We are looking forward to 2021 with excitement as we continue to work with our stakeholders to develop and grow our business for the benefit of all.”

Operational Update

Nigeria

Average gross daily Nigeria production in the year-to-date period ended 30 November 2020 was 19.2 Kboepd, a 12% increase on the average gross daily production of 17.1 Kboepd in same period last year. Average gross daily production year-to-date was slightly lower than in H1 2020 (21.3 Kboepd), reflecting higher than expected maintenance downtime of our customers’ facilities, resulting in their reduced gas offtake during the period. Following completion of the maintenance programme, offtake volumes have since normalised with average daily production for the month of November 2020 of 21.8 Kboepd. We are working with our customers to achieve improved alignment on maintenance programmes with our customers going forward to minimise disruption to gas offtake volumes. Whilst gas production volumes are lower than previous guidance, it should be emphasised that this does not impact on 2020 Total Revenues guidance due to the take-or-pay arrangements that underpin the Group’s gas sales agreements.

Of the total average gross daily production of 19.2 Kboepd in the year-to-date period ended 30 November 2020, 87.6% was gas, including a 16% increase in production from the Uquo gas field compared to the same period last year, from 87.3 MMscfpd (14.6 Kboepd) to 100.9 MMscfpd (16.8 Kboepd). Gas production levels are driven by customer nomination levels.

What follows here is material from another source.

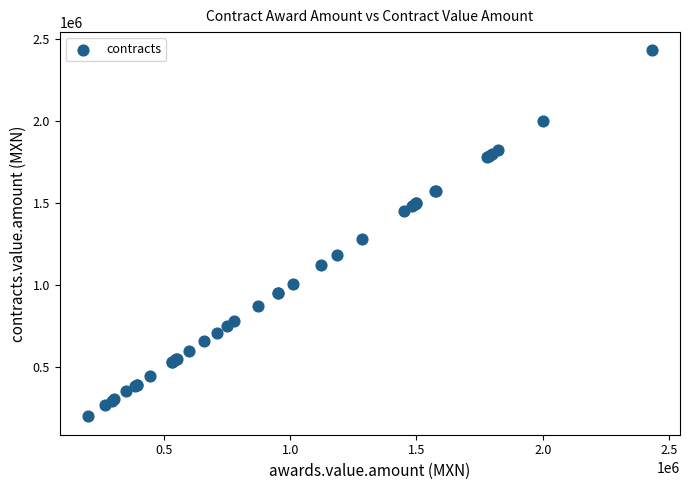

What Y value in the scatter plot is closest to 1315175?

1283550.0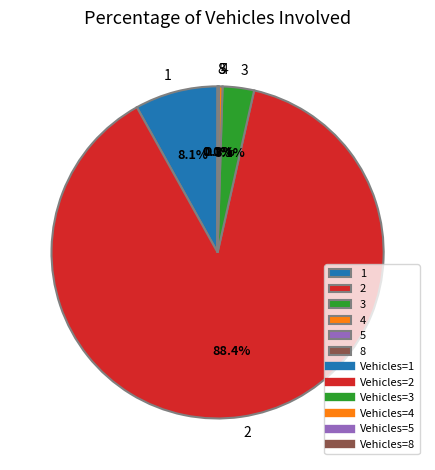

Is the sum of 2 and 4 greater than half?

Yes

Nigeria Average Gross Daily Production

Uquo Gas (MMscfpd)Uquo Condensate (bopd)Stubb Creek Oil (Kbopd)Total (Kboepd)
1 January-30 November 2020100.9123.42.319.2
% of total production87.56%0.64%11.80%100.00%
1 January-30 November 201987.3135.32.417.1
% of total production85.15%0.79%14.06%100.00%
% Increase15.58%-8.78%-5.67%12.40%

Accugas also continues to progress commencement of gas sales to First Independent Power Limited (“FIPL”), an affiliate company of the Sahara Group, under the gas sales agreement signed on 31 January 2020 for the provision of gas to the FIPL Afam power plant. Accugas is in the process of working with FIPL to validate the third-party infrastructure required to enable the commencement of gas sales under this contract.

In addition, a new gas sales agreement is being finalised with a significant new industrial gas sales customer, a subsidiary of a well-respected international company, based on the signed term sheet which was announced in June 2020.

Planning is underway for the drilling of a new production well in the Uquo field with long lead items having been procured. We are also finalising engineering for ordering compression equipment for the Accugas central processing facility. Both of these projects will ensure our continued ability to deliver gas at current and anticipated future increased contracted volumes to satisfy customer demand. To offer further flexibility in our gas conditioning capabilities, mechanical refrigeration trains for the processing plant were successfully installed and commissioned in October 2020.

ESG Reporting Update

As mentioned during our H1 2020 results, Savannah is undertaking a holistic review of its approach to sustainability reporting, with a view to harmonising and enhancing our approach across the enlarged Group. Following the review, Savannah plans to develop and implement an ESG performance reporting framework for the Group which will then be published as part of an annual sustainability review.